*PROVIDED DATA*:
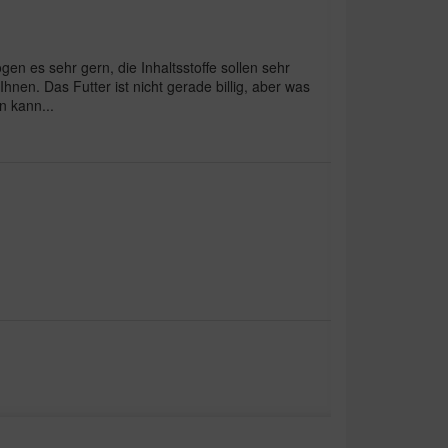
en es sehr gern, die Inhaltsstoffe sollen sehr
Ihnen. Das Futter ist nicht gerade billig, aber was
en kann...
prijs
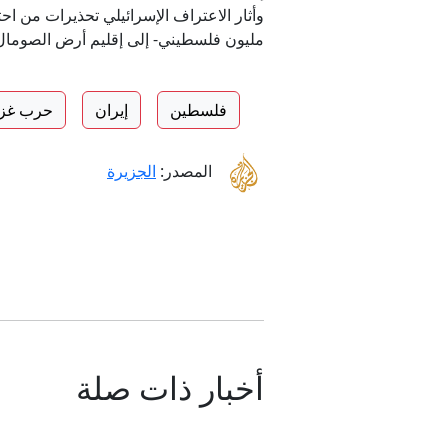
مليون فلسطيني- إلى إقليم أرض الصومال ف
فلسطين
إيران
حرب غز
المصدر:
الجزيرة
أخبار ذات صلة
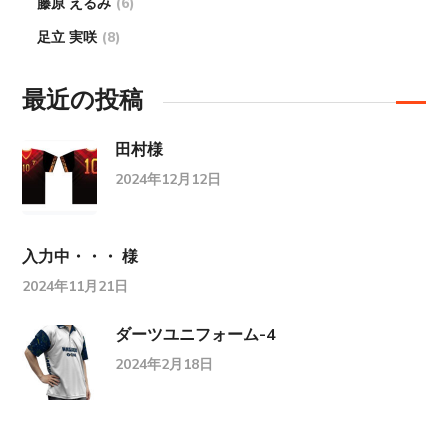
藤原 えるみ
(6)
足立 実咲
(8)
最近の投稿
田村様
2024年12月12日
入力中・・・ 様
2024年11月21日
ダーツユニフォーム-4
2024年2月18日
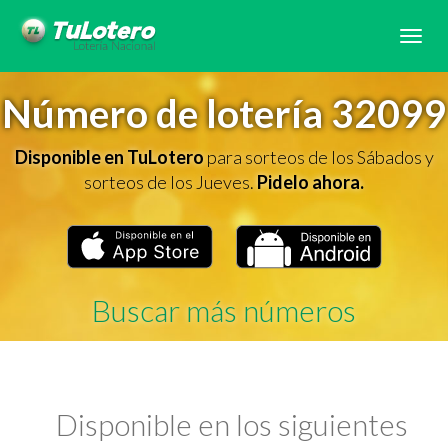
Tog
navi
Número de lotería 32099
Disponible en TuLotero
para sorteos de los Sábados y
sorteos de los Jueves.
Pidelo ahora.
Buscar más números
Disponible en los siguientes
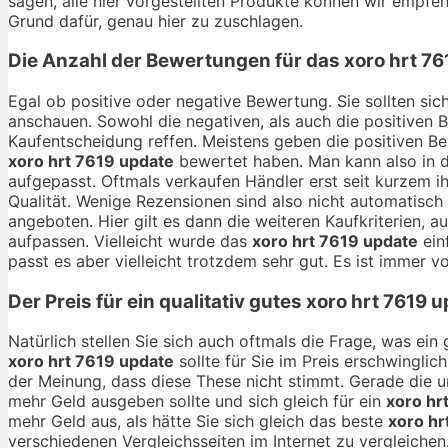
sagen, alle hier vorgestellten Produkte können wir empfehl
Grund dafür, genau hier zu zuschlagen.
Die Anzahl der Bewertungen für das
xoro hrt 7
Egal ob positive oder negative Bewertung. Sie sollten si
anschauen. Sowohl die negativen, als auch die positiven 
Kaufentscheidung reffen. Meistens geben die positiven B
xoro hrt 7619 update
bewertet haben. Man kann also in 
aufgepasst. Oftmals verkaufen Händler erst seit kurzem i
Qualität. Wenige Rezensionen sind also nicht automatisch
angeboten. Hier gilt es dann die weiteren Kaufkriterien,
aufpassen. Vielleicht wurde das
xoro hrt 7619 update
ein
passt es aber vielleicht trotzdem sehr gut. Es ist immer vo
Der Preis für ein qualitativ gutes
xoro hrt 7619 
Natürlich stellen Sie sich auch oftmals die Frage, was ei
xoro hrt 7619 update
sollte für Sie im Preis erschwinglic
der Meinung, dass diese These nicht stimmt. Gerade die 
mehr Geld ausgeben sollte und sich gleich für ein
xoro hr
mehr Geld aus, als hätte Sie sich gleich das beste
xoro hr
verschiedenen Vergleichsseiten im Internet zu vergleichen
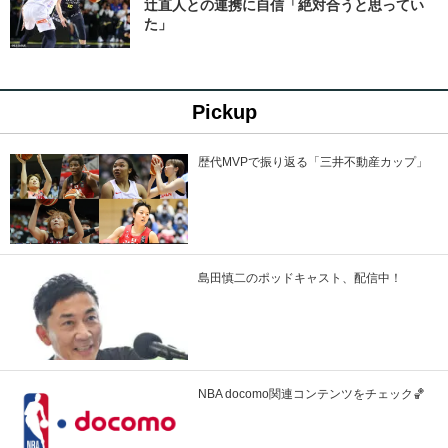
辻直人との連携に自信「絶対合うと思ってい
た」
Pickup
歴代MVPで振り返る「三井不動産カップ」
島田慎二のポッドキャスト、配信中！
NBA docomo関連コンテンツをチェック🏀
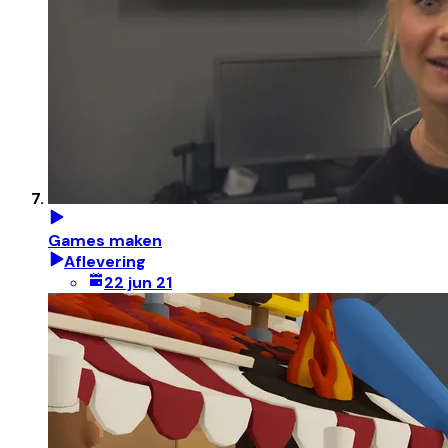
Games maken
Aflevering
22 jun 21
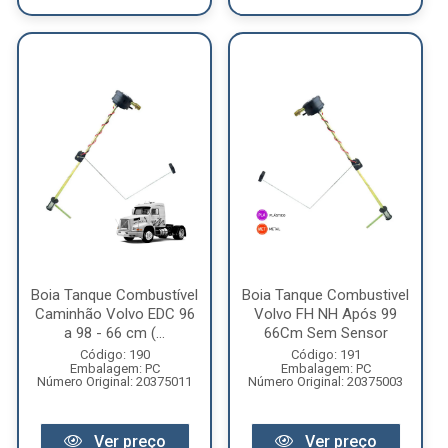
Boia Tanque Combustível
Boia Tanque Combustivel
Caminhão Volvo EDC 96
Volvo FH NH Após 99
a 98 - 66 cm (...
66Cm Sem Sensor
Código: 190
Código: 191
Embalagem: PC
Embalagem: PC
Número Original: 20375011
Número Original: 20375003
Ver preço
Ver preço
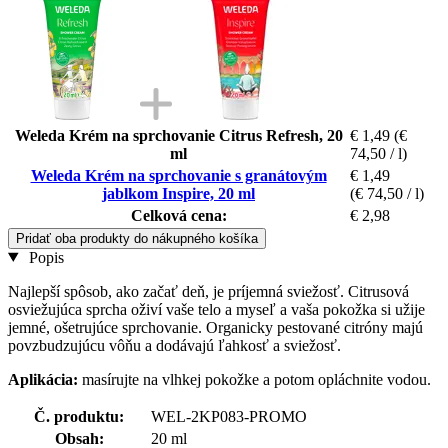
Weleda Krém na sprchovanie Citrus Refresh, 20
€ 1,49
(€
ml
74,50 / l)
Weleda Krém na sprchovanie s granátovým
€ 1,49
jablkom Inspire, 20 ml
(€ 74,50 / l)
Celková cena:
€ 2,98
Pridať oba produkty do nákupného košíka
Popis
Najlepší spôsob, ako začať deň, je príjemná sviežosť. Citrusová
osviežujúca sprcha oživí vaše telo a myseľ a vaša pokožka si užije
jemné, ošetrujúce sprchovanie. Organicky pestované citróny majú
povzbudzujúcu vôňu a dodávajú ľahkosť a sviežosť.
Aplikácia:
masírujte na vlhkej pokožke a potom opláchnite vodou.
Č. produktu:
WEL-2KP083-PROMO
Obsah:
20 ml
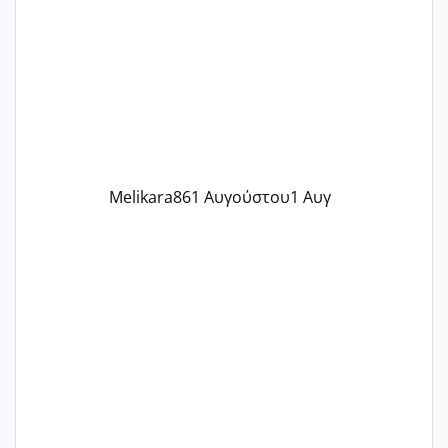
γράψετε όσες κοπέλες είστε σε
παρόμοια φάση;; Αυτή την στιγμή έχω
δύο χαμένους κύκλους δεν έχω έρθει
περίοδο αυτό τον μήνα περίμενα 20 δεν
ήρθα απλά είδα λίγα ροζ έκανα υπέρηχο
την επομενη μέρα και το ενδομήτριό
ήταν 11,1 χιλιοστά πολύ κα
Melikara86
1 Αυγούστου
1 Αυγ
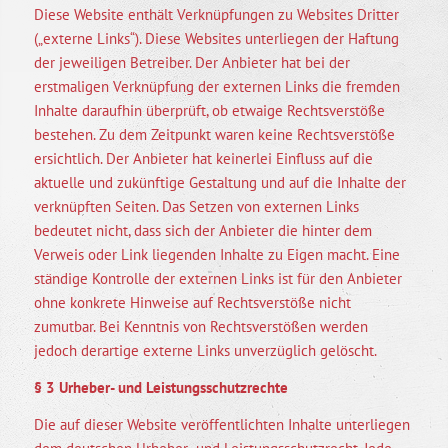
Diese Website enthält Verknüpfungen zu Websites Dritter
(„externe Links“). Diese Websites unterliegen der Haftung
der jeweiligen Betreiber. Der Anbieter hat bei der
erstmaligen Verknüpfung der externen Links die fremden
Inhalte daraufhin überprüft, ob etwaige Rechtsverstöße
bestehen. Zu dem Zeitpunkt waren keine Rechtsverstöße
ersichtlich. Der Anbieter hat keinerlei Einfluss auf die
aktuelle und zukünftige Gestaltung und auf die Inhalte der
verknüpften Seiten. Das Setzen von externen Links
bedeutet nicht, dass sich der Anbieter die hinter dem
Verweis oder Link liegenden Inhalte zu Eigen macht. Eine
ständige Kontrolle der externen Links ist für den Anbieter
ohne konkrete Hinweise auf Rechtsverstöße nicht
zumutbar. Bei Kenntnis von Rechtsverstößen werden
jedoch derartige externe Links unverzüglich gelöscht.
§ 3 Urheber- und Leistungsschutzrechte
Die auf dieser Website veröffentlichten Inhalte unterliegen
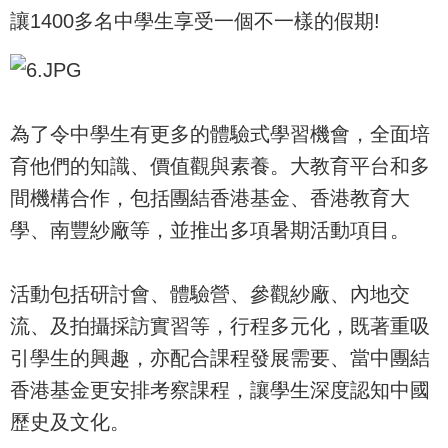
讓1400多名中學生享受一個不一樣的假期!
為了令中學生有更多的體驗式學習機會，全面培
育他們的知識、價值觀與素養。大教育平台和多
間機構合作，包括團結香港基金、香港教育大
學、南豐紗廠等，並推出多項暑期活動項目。
活動包括研討會、體驗營、參觀紗廠、內地交
流、及拍攝採訪實習等，行程多元化，既著重吸
引學生的興趣，亦配合課程發展需要、當中團結
香港基金更安排考察課程，讓學生深度認知中國
歷史及文化。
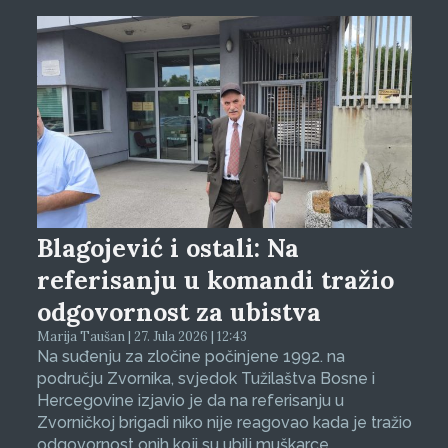
Blagojević i ostali: Na
referisanju u komandi tražio
odgovornost za ubistva
Marija Taušan | 27. Jula 2026 | 12:43
Na suđenju za zločine počinjene 1992. na
području Zvornika, svjedok Tužilaštva Bosne i
Hercegovine izjavio je da na referisanju u
Zvorničkoj brigadi niko nije reagovao kada je tražio
odgovornost onih koji su ubili muškarce.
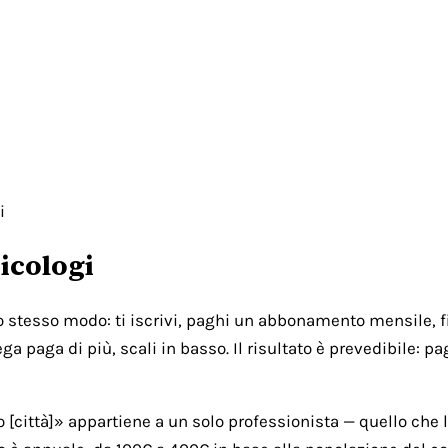
i
icologi
lo stesso modo: ti iscrivi, paghi un abbonamento mensile, fi
ga paga di più, scali in basso. Il risultato è prevedibile: 
città]» appartiene a un solo professionista — quello che l'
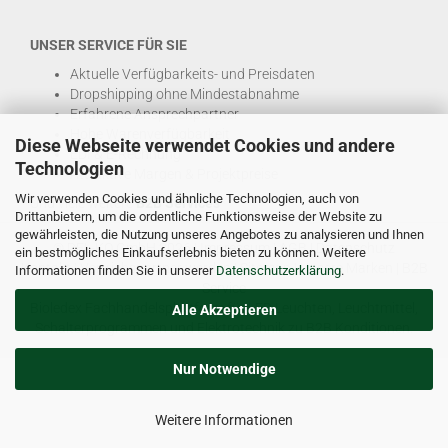
UNSER SERVICE FÜR SIE
Aktuelle Verfügbarkeits- und Preisdaten
Dropshipping ohne Mindestabnahme
Erfahrene Ansprechpartner
Hohe Warenverfügbarkeit
Diese Webseite verwendet Cookies und andere
EDI & E-Rechnung
Technologien
Attraktive Margen & Projektpreise
Wir verwenden Cookies und ähnliche Technologien, auch von
Und viele weitere
B2B Services
Drittanbietern, um die ordentliche Funktionsweise der Website zu
gewährleisten, die Nutzung unseres Angebotes zu analysieren und Ihnen
© DEL-KO GmbH 2026 |
Impressum
|
AGB
|
Datenschutz
ein bestmögliches Einkaufserlebnis bieten zu können. Weitere
Kontakt
|
Vertriebspartner werden
|
Sitemap
|
Unsere Marken
|
B2B
Informationen finden Sie in unserer
Datenschutzerklärung
.
Service
Bioledex Fachhandelsplattform für LED Leuchten, Leuchtmittel,
Alle Akzeptieren
Schalterprogrammen und Elektrotechnik zu B2B Konditionen.
Nur Notwendige
Weitere Informationen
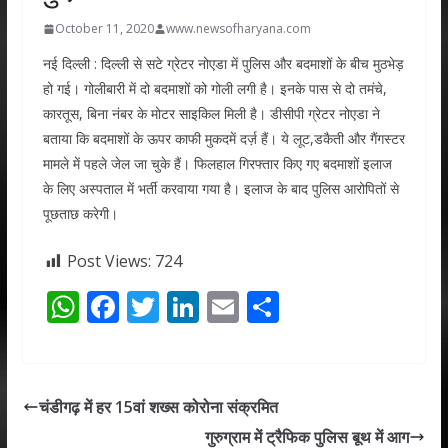
October 11, 2020
www.newsofharyana.com
नई दिल्ली : दिल्ली से सटे ग्रेटर नोएडा में पुलिस और बदमाशों के बीच मुठभेड़
हो गई। गोलीबारी में दो बदमाशों को गोली लगी है। इनके पास से दो तमंचे,
कारतूस, बिना नंबर के मोटर साइकिल मिली है। डीसीपी ग्रेटर नोएडा ने
बताया कि बदमाशों के ऊपर काफी मुकदमें दर्ज़ हैं। ये लूट,डकैती और गैंगस्टर
मामले में पहले जेल जा चुके हैं। फिलहाल गिरफ्तार किए गए बदमाशों इलाज
के लिए अस्पताल में भर्ती करवाया गया है। इलाज के बाद पुलिस आरोपितों से
पूछताछ करेगी।
Post Views:
724
W
F
T
Li
E
S
h
ac
w
n
m
h
at
e
itt
k
ai
ar
s
b
er
e
l
e
चंडीगढ़ में हर 15वां शख्स कोरोना संक्रमित
A
o
dI
गुरुग्राम में ट्रैफिक पुलिस बूथ में आग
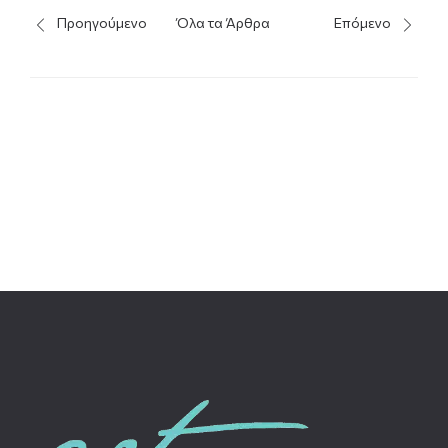
Προηγούμενο
Όλα τα Άρθρα
Επόμενο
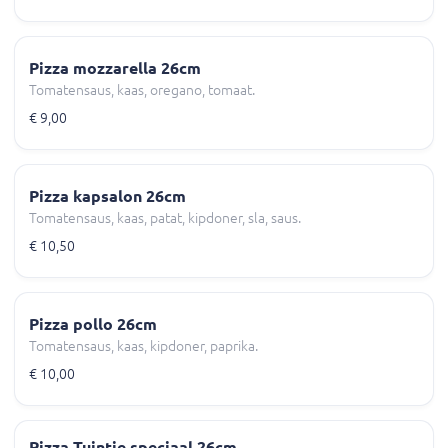
Pizza mozzarella 26cm
Tomatensaus, kaas, oregano, tomaat.
€ 9,00
Pizza kapsalon 26cm
Tomatensaus, kaas, patat, kipdoner, sla, saus.
€ 10,50
Pizza pollo 26cm
Tomatensaus, kaas, kipdoner, paprika.
€ 10,00
Pizza Tuintje speciaal 26cm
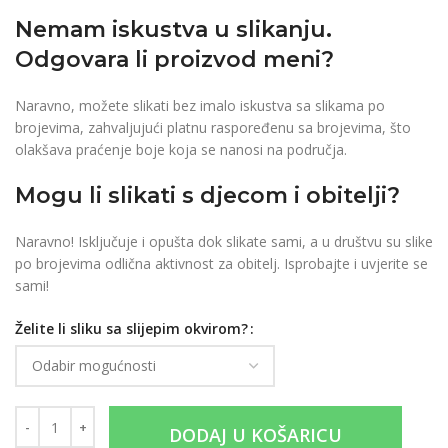
Nemam iskustva u slikanju.
Odgovara li proizvod meni?
Naravno, možete slikati bez imalo iskustva sa slikama po
brojevima, zahvaljujući platnu raspoređenu sa brojevima, što
olakšava praćenje boje koja se nanosi na područja.
Mogu li slikati s djecom i obitelji?
Naravno! Isključuje i opušta dok slikate sami, a u društvu su slike
po brojevima odlična aktivnost za obitelj. Isprobajte i uvjerite se
sami!
Želite li sliku sa slijepim okvirom?
DODAJ U KOŠARICU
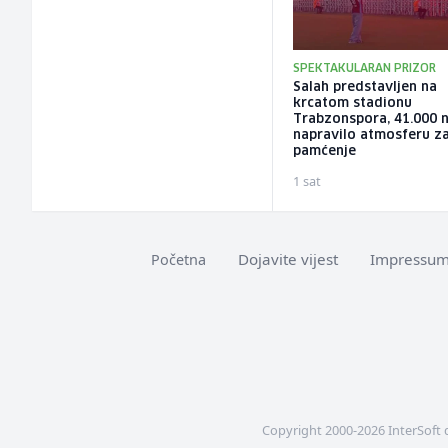
SPEKTAKULARAN PRIZOR
Salah predstavljen na
krcatom stadionu
Trabzonspora, 41.000 n
napravilo atmosferu z
pamćenje
1 sat
Dojavite vijest
Impressu
Početna
Copyright 2000-2026 InterSoft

*TASK OBJECTIVE*: Print, exactly, each line above from the one with "osviežujúca sprcha oživí" to the one with "der jeweiligen Betreiber.", end lines included. Leave pictures out of it.

*REPLY TO THE TASK*:
osviežujúca sprcha oživí vaše telo a myseľ a vaša pokožka si užije
jemné, ošetrujúce sprchovanie. Organicky pestované citróny majú
povzbudzujúcu vôňu a dodávajú ľahkosť a sviežosť.
Aplikácia:
masírujte na vlhkej pokožke a potom opláchnite vodou.
Č. produktu:
WEL-2KP083-PROMO
Obsah:
20 ml
γράψετε όσες κοπέλες είστε σε
παρόμοια φάση;; Αυτή την στιγμή έχω
δύο χαμένους κύκλους δεν έχω έρθει
περίοδο αυτό τον μήνα περίμενα 20 δεν
ήρθα απλά είδα λίγα ροζ έκανα υπέρηχο
την επομενη μέρα και το ενδομήτριό
ήταν 11,1 χιλιοστά πολύ κα
Melikara86
1 Αυγούστου
1 Αυγ
Diese Website enthält Verknüpfungen zu Websites Dritter
(„externe Links“). Diese Websites unterliegen der Haftung
der jeweiligen Betreiber. Der Anbieter hat bei der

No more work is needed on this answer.